**EXERCISE INPUT:**
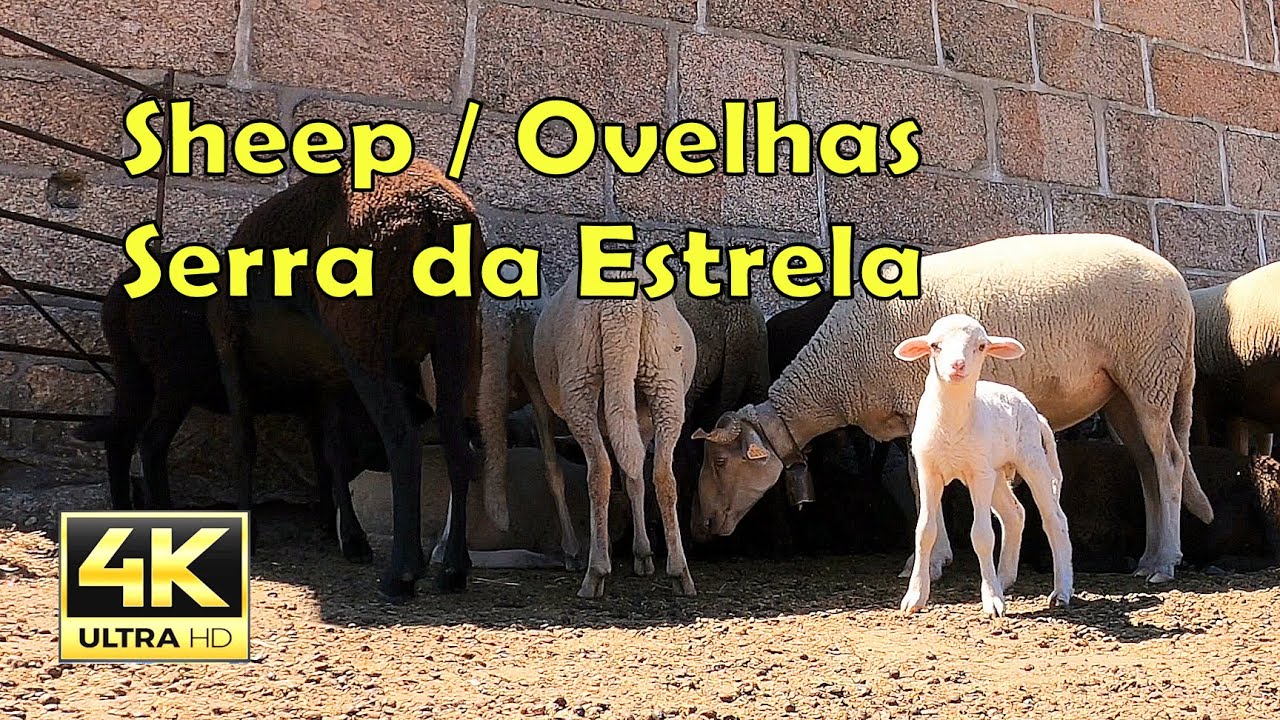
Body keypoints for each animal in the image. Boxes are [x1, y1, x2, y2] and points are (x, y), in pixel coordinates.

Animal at [206, 158, 484, 601]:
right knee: (459, 439)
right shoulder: (329, 382)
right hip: (458, 329)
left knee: (403, 440)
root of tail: (436, 214)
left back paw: (401, 574)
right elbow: (332, 452)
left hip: (362, 330)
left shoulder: (229, 351)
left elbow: (244, 444)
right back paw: (454, 569)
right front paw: (352, 539)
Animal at [533, 265, 698, 598]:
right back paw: (679, 571)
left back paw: (595, 572)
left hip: (579, 380)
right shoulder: (639, 421)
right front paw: (643, 554)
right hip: (664, 379)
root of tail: (621, 305)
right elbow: (635, 478)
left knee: (599, 472)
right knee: (663, 475)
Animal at [692, 232, 1215, 585]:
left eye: (719, 461)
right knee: (1147, 463)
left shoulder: (911, 407)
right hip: (1126, 389)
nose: (705, 525)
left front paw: (928, 561)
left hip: (1150, 369)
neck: (839, 373)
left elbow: (918, 485)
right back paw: (1148, 557)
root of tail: (1177, 281)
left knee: (1170, 461)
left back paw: (1165, 562)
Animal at [892, 314, 1072, 617]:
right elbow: (924, 530)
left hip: (1029, 457)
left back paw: (1061, 591)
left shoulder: (978, 473)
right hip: (995, 471)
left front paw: (992, 600)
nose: (957, 365)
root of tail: (1033, 411)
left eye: (981, 346)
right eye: (934, 346)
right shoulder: (929, 471)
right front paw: (914, 597)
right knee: (1015, 514)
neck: (952, 424)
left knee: (1054, 519)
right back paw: (1003, 578)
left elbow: (982, 536)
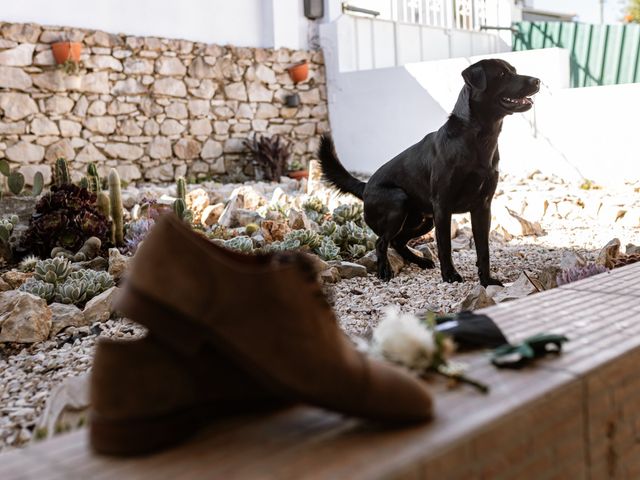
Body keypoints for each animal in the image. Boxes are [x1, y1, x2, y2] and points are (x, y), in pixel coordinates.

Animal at [320, 59, 540, 284]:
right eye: (502, 74)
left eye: (514, 71)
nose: (537, 80)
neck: (477, 138)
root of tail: (365, 187)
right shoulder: (443, 206)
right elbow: (445, 247)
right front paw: (450, 275)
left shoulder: (482, 207)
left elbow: (483, 249)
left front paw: (487, 281)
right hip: (399, 203)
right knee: (381, 242)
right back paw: (385, 271)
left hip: (423, 220)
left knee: (397, 241)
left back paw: (420, 262)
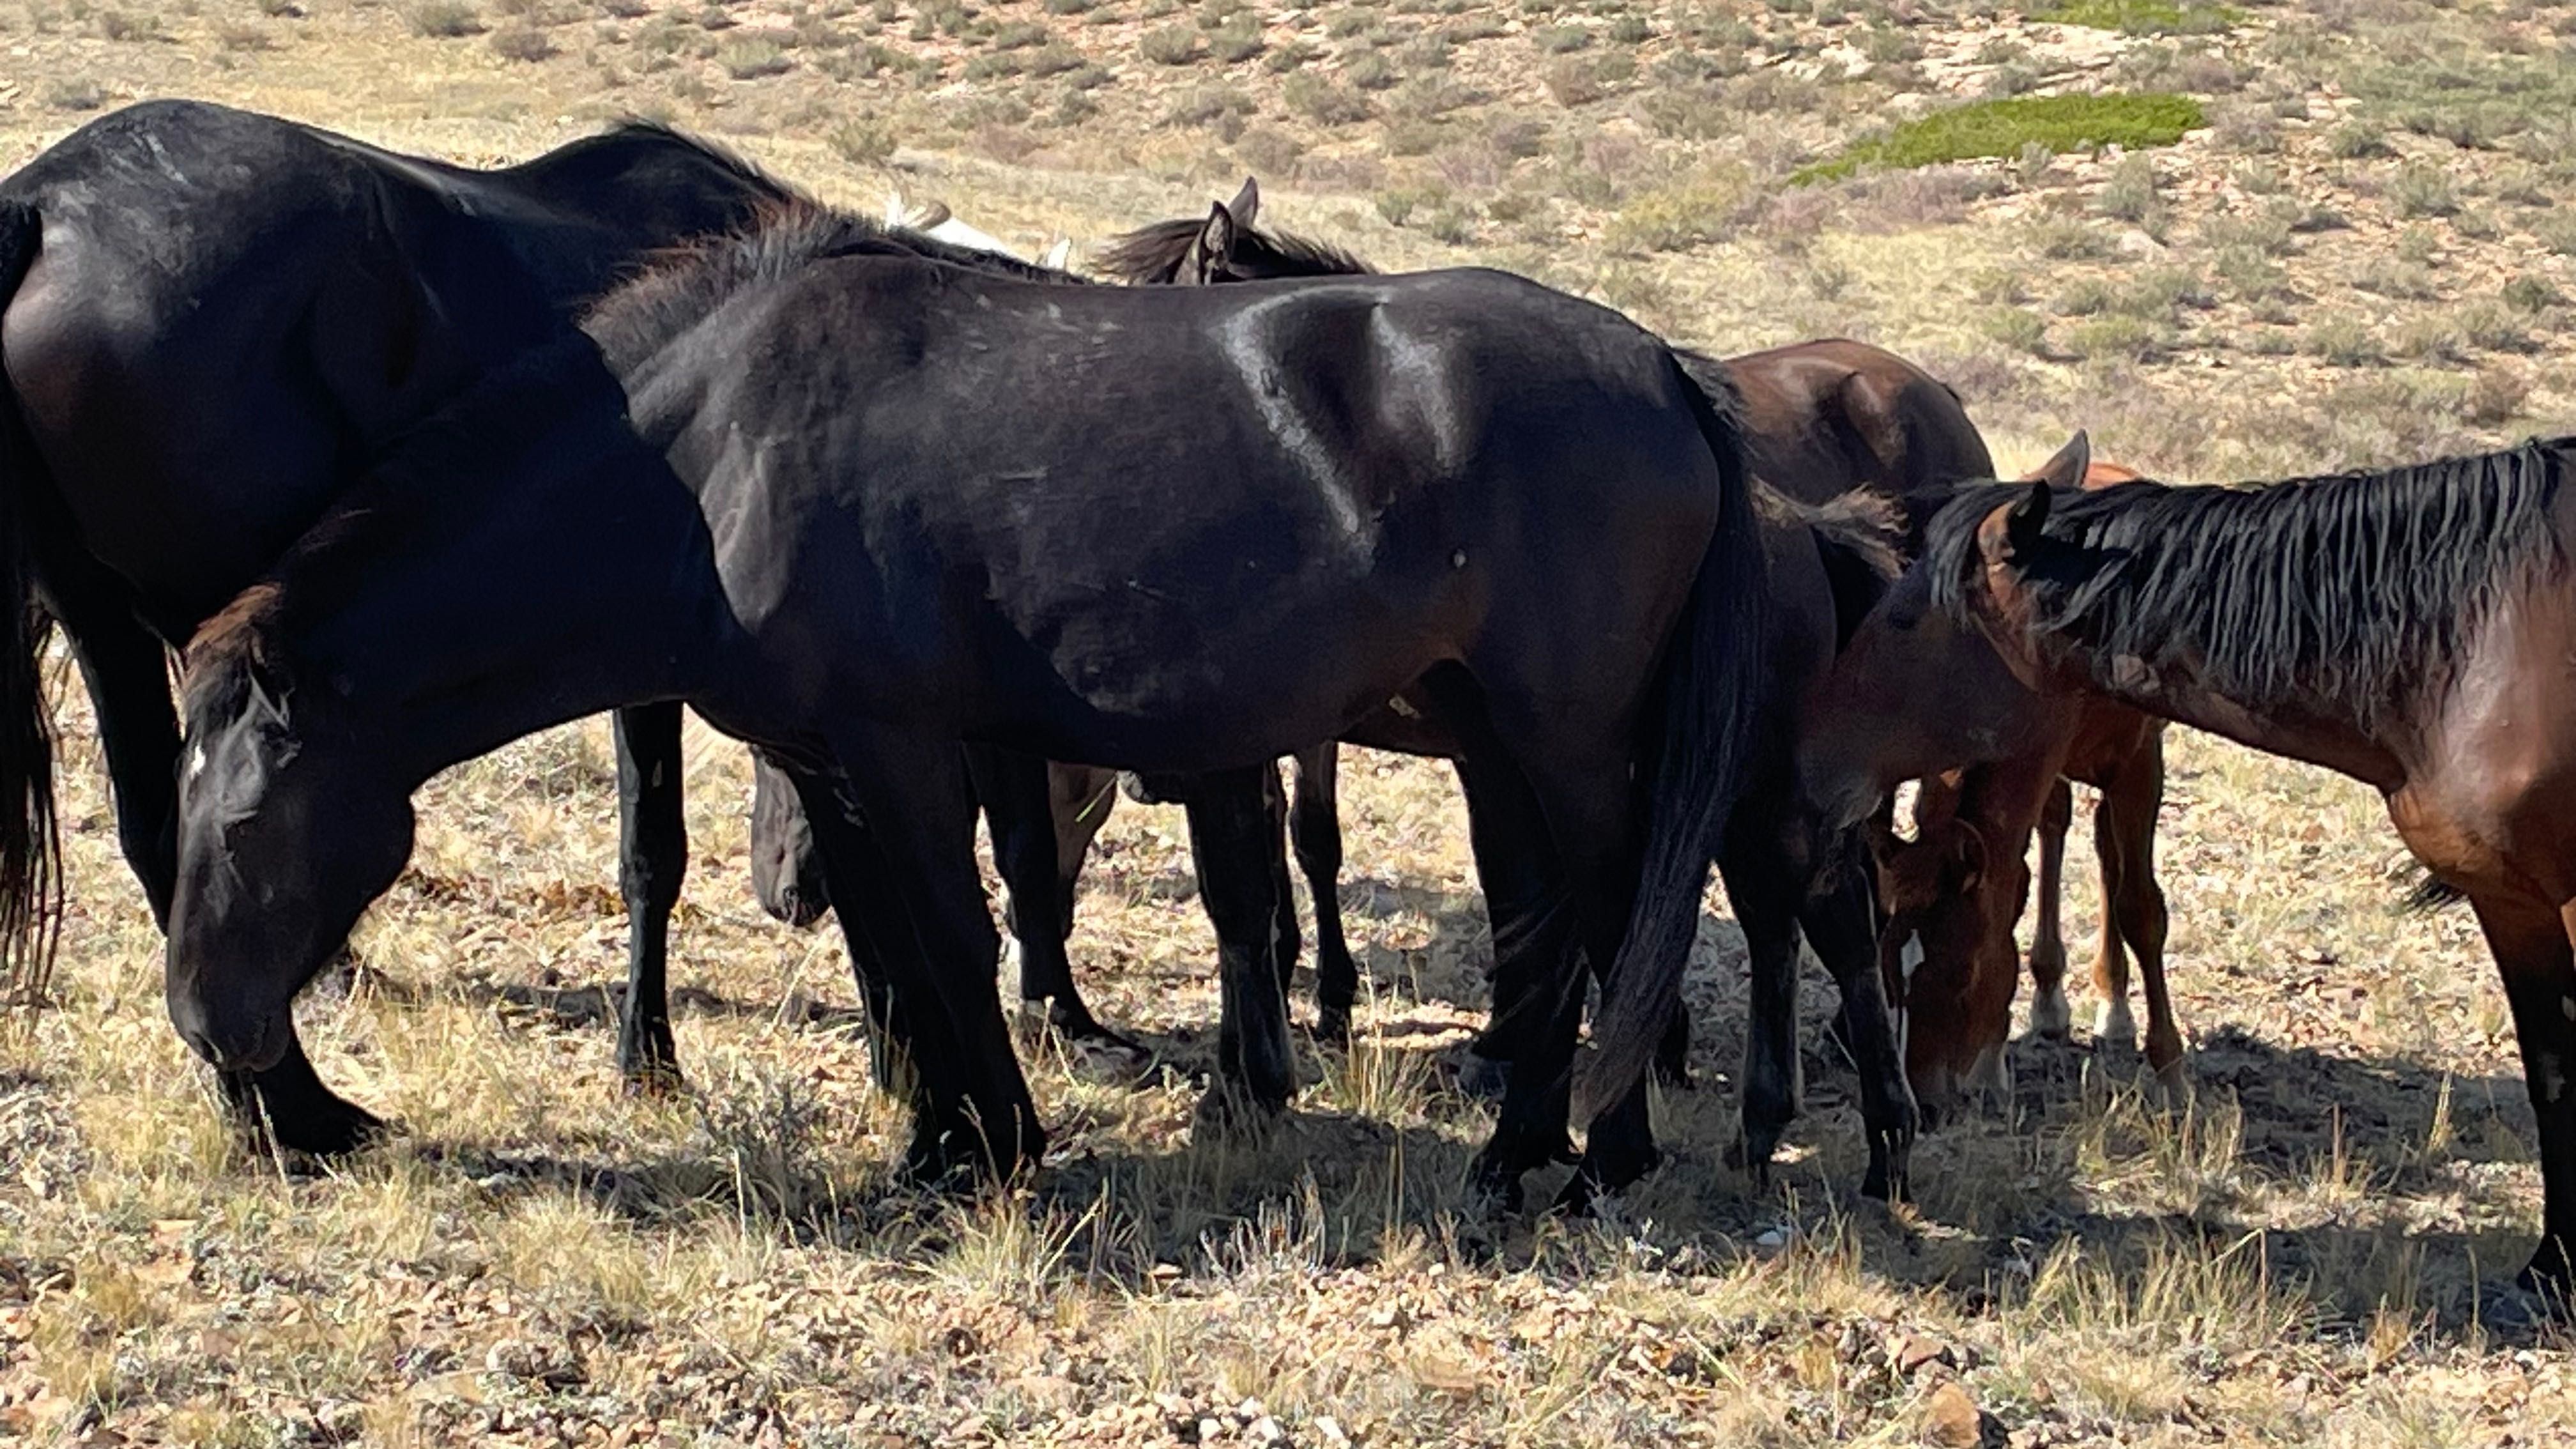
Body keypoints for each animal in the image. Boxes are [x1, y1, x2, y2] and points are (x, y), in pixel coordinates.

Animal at [0, 104, 788, 1139]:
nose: (792, 891)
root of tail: (44, 204)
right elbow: (654, 850)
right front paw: (648, 1057)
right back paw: (296, 1104)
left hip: (107, 625)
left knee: (158, 828)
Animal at [161, 197, 1772, 1201]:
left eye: (243, 829)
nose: (206, 1025)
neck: (708, 458)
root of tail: (1665, 368)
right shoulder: (827, 761)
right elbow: (897, 947)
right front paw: (934, 1140)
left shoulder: (901, 746)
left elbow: (946, 934)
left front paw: (995, 1144)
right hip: (1495, 741)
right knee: (1552, 932)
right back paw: (1531, 1155)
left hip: (1567, 743)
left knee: (1609, 915)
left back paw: (1585, 1161)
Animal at [1865, 433, 2184, 1108]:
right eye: (1887, 972)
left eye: (1958, 969)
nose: (1925, 1095)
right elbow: (2015, 878)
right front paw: (1993, 1058)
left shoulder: (2140, 763)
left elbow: (2142, 906)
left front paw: (2170, 1069)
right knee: (2062, 828)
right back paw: (2054, 997)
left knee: (2110, 852)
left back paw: (2116, 1010)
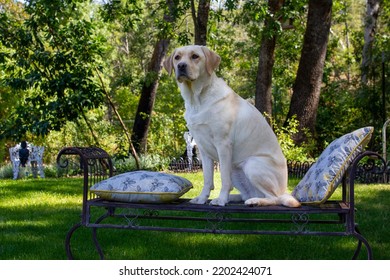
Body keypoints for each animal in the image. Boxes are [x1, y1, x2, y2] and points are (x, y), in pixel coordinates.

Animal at [163, 45, 300, 208]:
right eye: (177, 57)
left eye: (195, 56)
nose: (181, 66)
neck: (197, 100)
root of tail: (284, 190)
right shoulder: (203, 149)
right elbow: (207, 179)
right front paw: (202, 199)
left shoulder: (223, 145)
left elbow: (223, 179)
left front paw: (221, 200)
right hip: (236, 168)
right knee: (247, 194)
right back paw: (237, 198)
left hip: (251, 164)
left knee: (274, 198)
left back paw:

**WHAT THE TASK ASKS:** Everything from the line with "right knee: (459, 439)" through the line with "right back paw: (454, 569)" should be written out exactly as it appears above, end lines included, and nothing outside that range.

**RESPONSE FOR THIS EXERCISE:**
right knee: (459, 439)
right shoulder: (329, 382)
right hip: (458, 329)
left knee: (403, 440)
root of tail: (436, 214)
left back paw: (401, 574)
right elbow: (332, 452)
left hip: (362, 330)
left shoulder: (229, 351)
left elbow: (244, 444)
right back paw: (454, 569)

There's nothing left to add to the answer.